** How to complete this task **
Read through the entries below and copy each line where "ankle" turns up.

[Stored data entries]
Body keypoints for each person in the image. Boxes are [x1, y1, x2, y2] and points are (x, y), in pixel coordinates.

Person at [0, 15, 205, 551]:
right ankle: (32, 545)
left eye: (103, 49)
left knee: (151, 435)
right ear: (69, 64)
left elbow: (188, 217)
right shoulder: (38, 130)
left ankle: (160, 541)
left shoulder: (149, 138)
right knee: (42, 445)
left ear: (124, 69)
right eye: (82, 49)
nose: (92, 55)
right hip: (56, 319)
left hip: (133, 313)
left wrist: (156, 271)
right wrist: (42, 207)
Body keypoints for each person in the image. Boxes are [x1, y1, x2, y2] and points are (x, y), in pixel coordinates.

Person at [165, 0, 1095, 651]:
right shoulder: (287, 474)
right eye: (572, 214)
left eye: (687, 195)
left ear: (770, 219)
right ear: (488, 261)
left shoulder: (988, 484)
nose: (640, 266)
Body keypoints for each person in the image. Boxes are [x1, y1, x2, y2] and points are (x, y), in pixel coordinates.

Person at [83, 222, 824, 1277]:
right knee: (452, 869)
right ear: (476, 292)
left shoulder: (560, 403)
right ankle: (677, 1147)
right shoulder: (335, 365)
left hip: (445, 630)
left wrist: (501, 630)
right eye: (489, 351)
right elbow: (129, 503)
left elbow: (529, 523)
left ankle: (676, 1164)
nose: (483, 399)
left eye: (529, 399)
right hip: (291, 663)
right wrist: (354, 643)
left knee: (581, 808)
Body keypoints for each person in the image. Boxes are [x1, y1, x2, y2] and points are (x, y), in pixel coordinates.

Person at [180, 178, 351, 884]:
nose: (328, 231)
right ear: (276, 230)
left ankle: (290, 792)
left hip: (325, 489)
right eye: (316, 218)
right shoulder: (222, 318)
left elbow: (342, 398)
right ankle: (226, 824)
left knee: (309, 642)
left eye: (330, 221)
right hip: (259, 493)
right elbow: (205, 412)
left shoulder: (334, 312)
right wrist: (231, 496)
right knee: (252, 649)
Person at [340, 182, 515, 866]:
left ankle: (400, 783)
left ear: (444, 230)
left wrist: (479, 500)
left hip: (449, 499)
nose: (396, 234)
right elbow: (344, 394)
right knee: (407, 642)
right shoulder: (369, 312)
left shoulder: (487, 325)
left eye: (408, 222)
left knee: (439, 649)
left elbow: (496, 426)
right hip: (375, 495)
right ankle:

** Answer space **
right ankle: (32, 545)
left ankle: (160, 541)
right ankle: (677, 1147)
left ankle: (676, 1164)
left ankle: (290, 792)
right ankle: (226, 824)
left ankle: (400, 783)
right ankle:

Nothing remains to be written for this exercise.